:: EXERCISE DATA

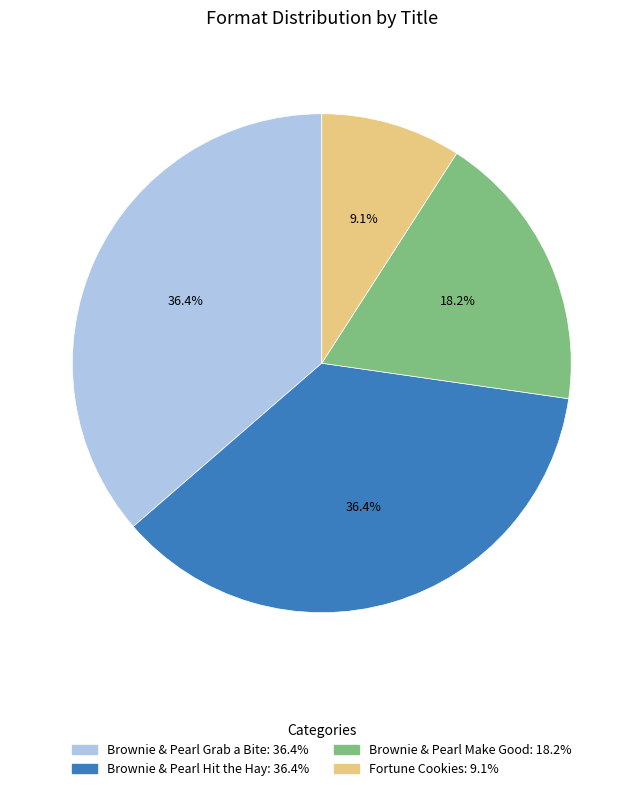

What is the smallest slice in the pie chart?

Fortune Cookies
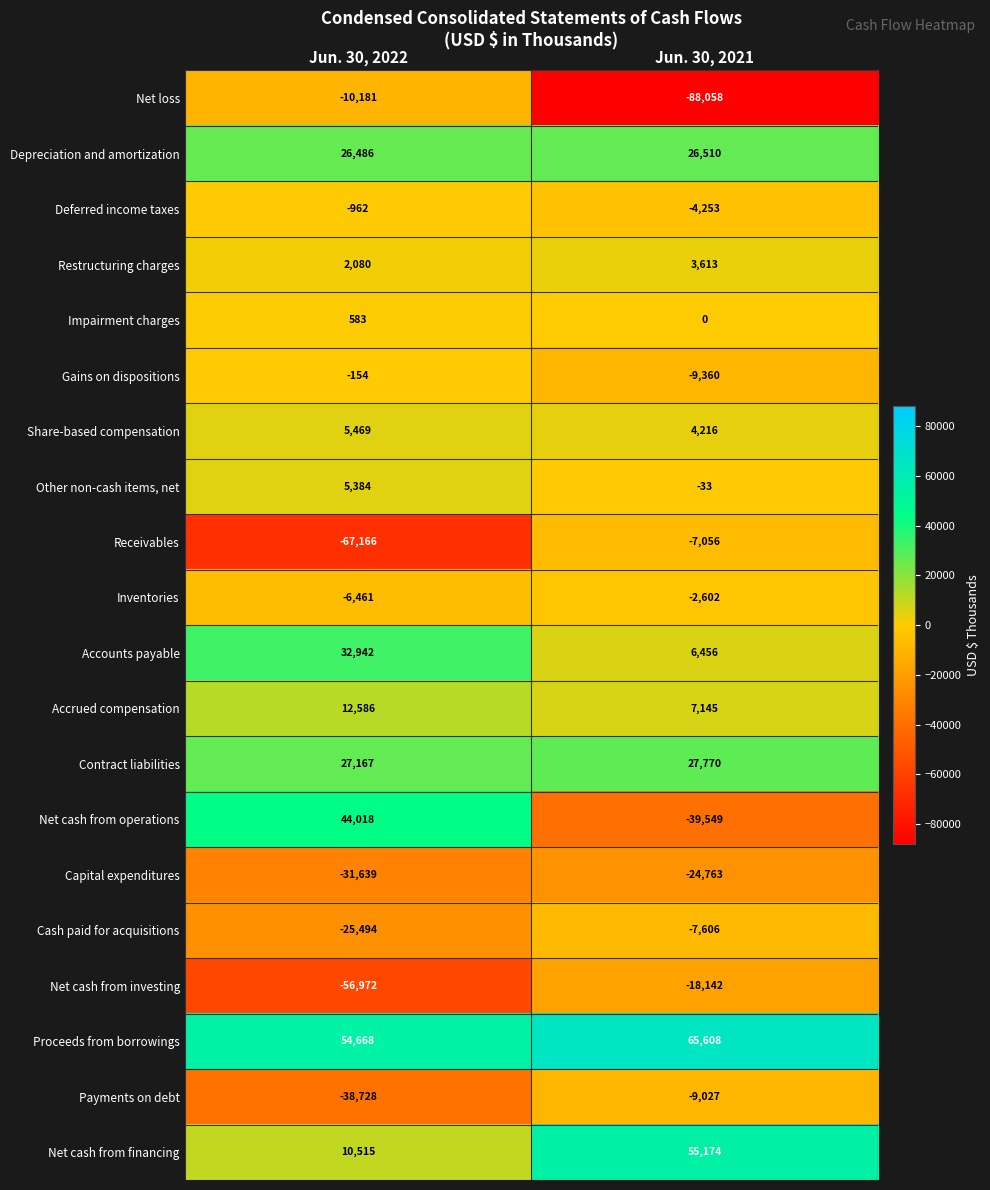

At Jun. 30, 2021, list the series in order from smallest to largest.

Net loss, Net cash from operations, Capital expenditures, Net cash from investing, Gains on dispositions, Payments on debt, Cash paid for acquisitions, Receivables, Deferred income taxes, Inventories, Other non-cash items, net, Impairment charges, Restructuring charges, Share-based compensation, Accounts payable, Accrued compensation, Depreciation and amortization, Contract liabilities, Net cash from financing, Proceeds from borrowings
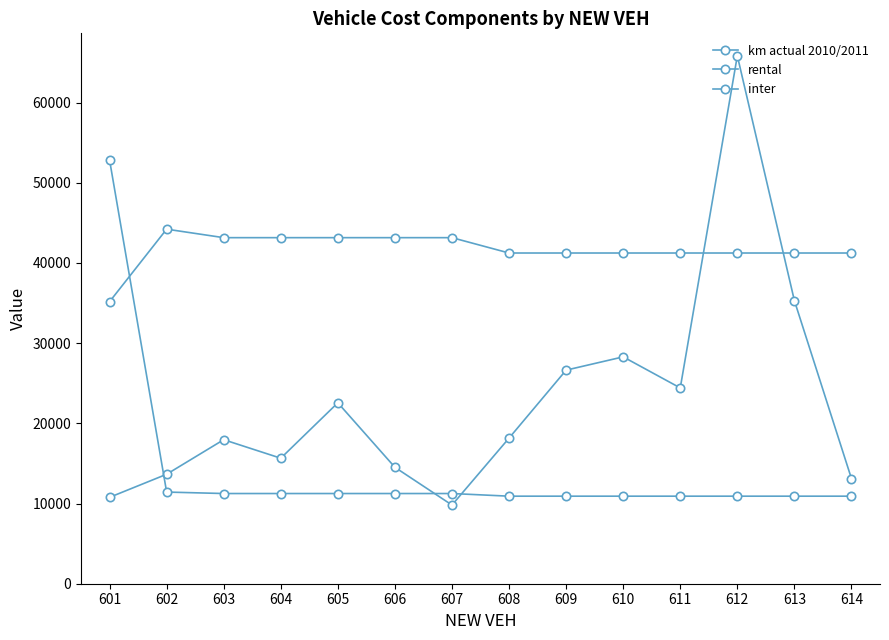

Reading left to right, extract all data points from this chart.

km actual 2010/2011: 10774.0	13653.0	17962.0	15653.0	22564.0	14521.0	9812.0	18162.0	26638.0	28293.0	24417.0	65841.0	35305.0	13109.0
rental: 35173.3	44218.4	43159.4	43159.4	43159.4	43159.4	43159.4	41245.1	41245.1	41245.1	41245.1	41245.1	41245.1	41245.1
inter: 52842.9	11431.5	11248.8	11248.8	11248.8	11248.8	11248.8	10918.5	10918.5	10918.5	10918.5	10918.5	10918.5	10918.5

::::

Copy out every line above word for word, leaving out the pictures.

== SOLUTION TO THE PROBLEM ==
What is the smallest slice in the pie chart?

Fortune Cookies

At Jun. 30, 2021, list the series in order from smallest to largest.

Net loss, Net cash from operations, Capital expenditures, Net cash from investing, Gains on dispositions, Payments on debt, Cash paid for acquisitions, Receivables, Deferred income taxes, Inventories, Other non-cash items, net, Impairment charges, Restructuring charges, Share-based compensation, Accounts payable, Accrued compensation, Depreciation and amortization, Contract liabilities, Net cash from financing, Proceeds from borrowings

Reading left to right, extract all data points from this chart.

km actual 2010/2011: 10774.0	13653.0	17962.0	15653.0	22564.0	14521.0	9812.0	18162.0	26638.0	28293.0	24417.0	65841.0	35305.0	13109.0
rental: 35173.3	44218.4	43159.4	43159.4	43159.4	43159.4	43159.4	41245.1	41245.1	41245.1	41245.1	41245.1	41245.1	41245.1
inter: 52842.9	11431.5	11248.8	11248.8	11248.8	11248.8	11248.8	10918.5	10918.5	10918.5	10918.5	10918.5	10918.5	10918.5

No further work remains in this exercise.